Australian Volunteers International

January 30, 2020

2020 – the year for Climate Action

Traditionally, as we draw the year to a close, we celebrate – with colleagues, family and friends. Physically and mentally, we wind down, welcoming the holiday season as a time to rest, reflect and rejuvenate for the year ahead.

At the beginning of this month, we not only entered a new year, we entered a new decade. But this time, nothing felt right. Nothing was the same.

Australia is no stranger to bushfires, but the images that tore across our screens and filled our news feeds proved undeniably that we face an emergency of a scale and intensity we have never seen before.

Over the years, we have spoken of towns or regions burning, but this holiday season, at just the beginning of summer, we saw a nation on fire.

We also saw a nation respond. Voluntarily, financially, compassionately.

Heartbreakingly, 27 lives have been lost, half a billion animals have perished, more than 7 million hectares have been scorched and over 3,000 homes have been destroyed.

The fires have been felt in varying degrees by the majority of Australians. For those on the front line, it’s been life-threatening, traumatising and utterly exhausting. For others, waking to cities blanketed in smoke and skies that by day, glowed sunset hues, there was an overwhelming sense of helplessness.

Words like ‘unprecedented’ and ‘apocalyptic’ were thrown around as we learned of thousands stranded on a beach and smoke clouds creating their own tornadic weather systems. Never before has our global climate emergency felt more real.

Australia’s deadly fires have been fuelled by a combination of extreme heat, prolonged drought and strong winds. The country, in a region feeling the greatest impacts of climate change, is in the grips of a heatwave, with record-breaking temperatures over the last three months. In mid-December the nation saw the hottest day in history – the average temperature was 41.9 degrees Celsius.

With 2019 the hottest and driest year on record, we know climate change is both lengthening and intensifying the aggression of Australia’s bushfire season. In a step change, we are now actively talking about longer term adaptation and resilience.
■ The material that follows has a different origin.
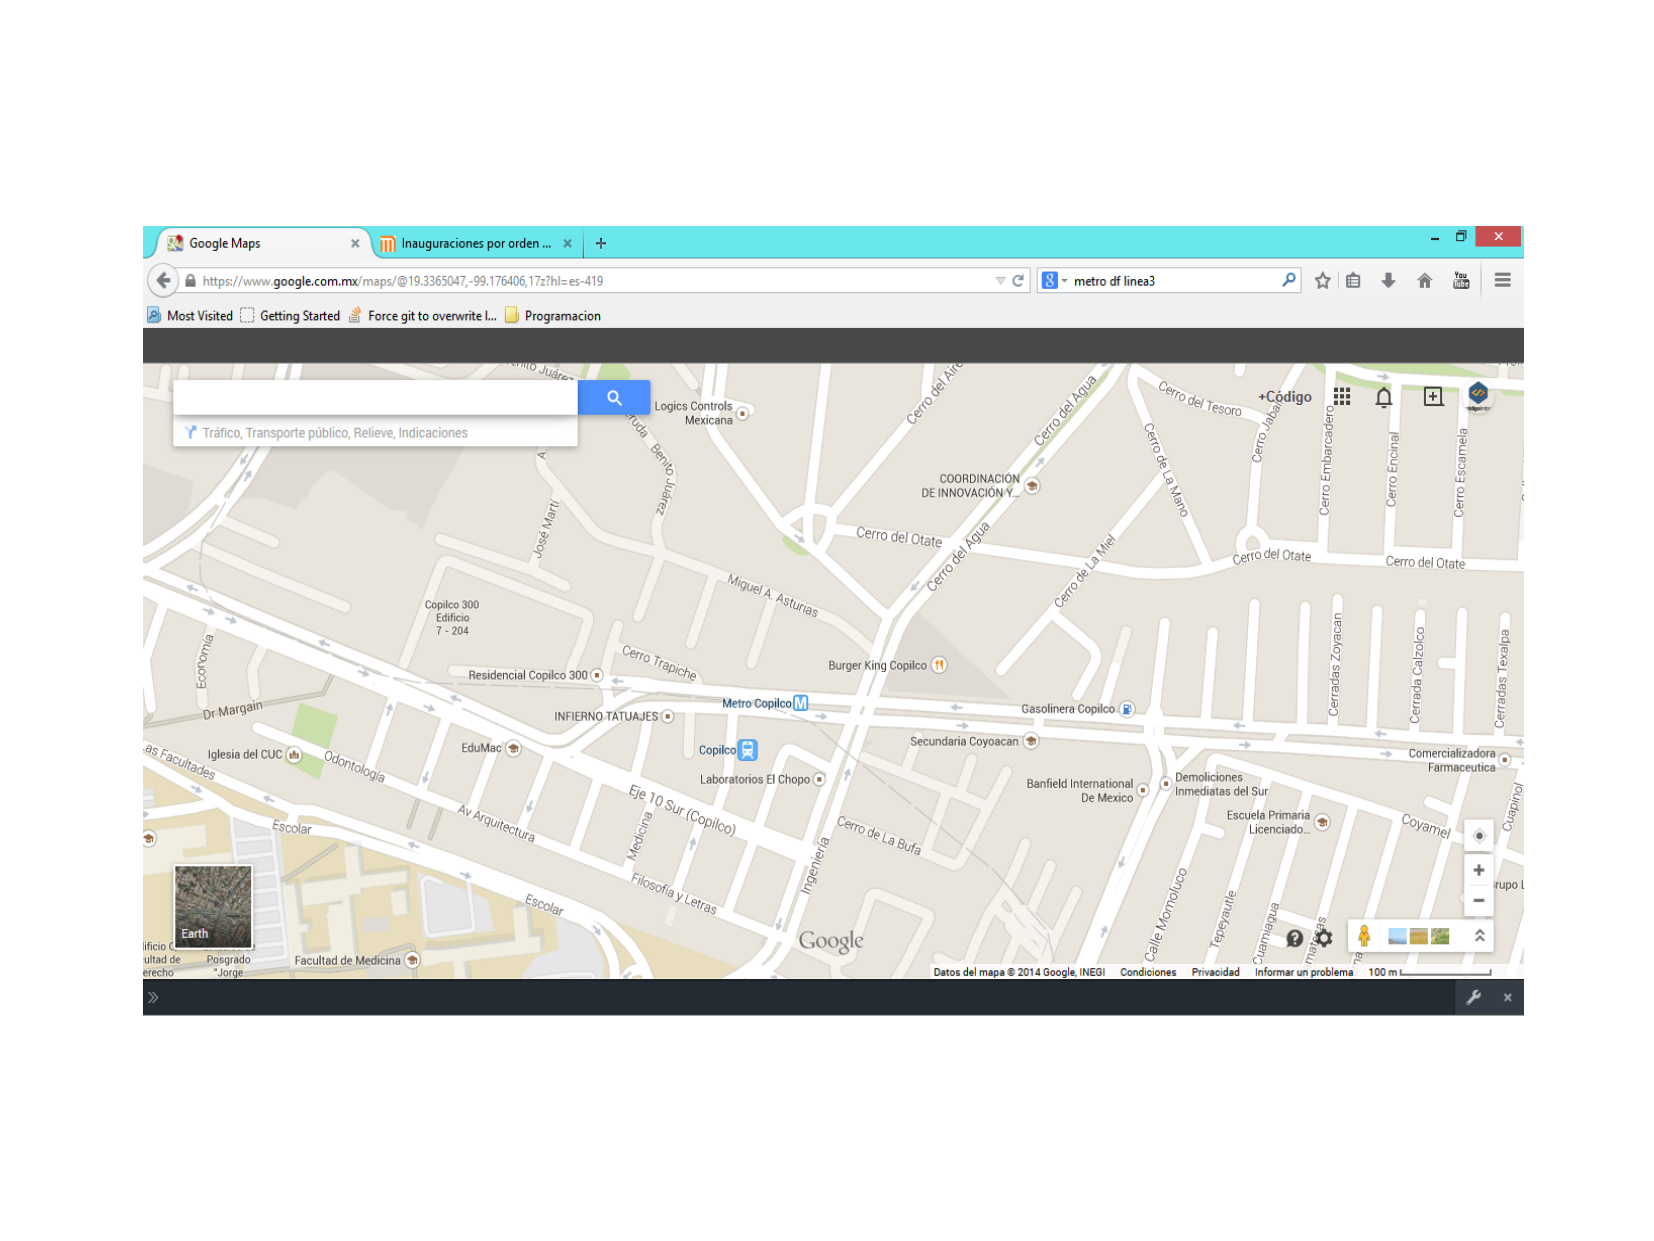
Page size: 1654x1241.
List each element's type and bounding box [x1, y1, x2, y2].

picture [143, 226, 1524, 1016]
This is a welcome recognition of the emergency, but if we don’t tackle the underlying cause – our carbon emissions – there will be worse to come.

As Sir David Attenborough reminds us, we are in the midst of a climate emergency threatening our very species. What this emergency requires is an unprecedented response.

We must immediately join other countries in truly recognising this and implementing clear strategies to proactively reduce our carbon emissions over time. In doing so, we can become a global leader in new, clean technologies that drive jobs and future opportunities.

Over recent months, Australians of all ages have banded together, with support from overseas, in a spirit of generosity and strength that will go down in history – for all the right reasons.

Let’s make sure our long-term response does too.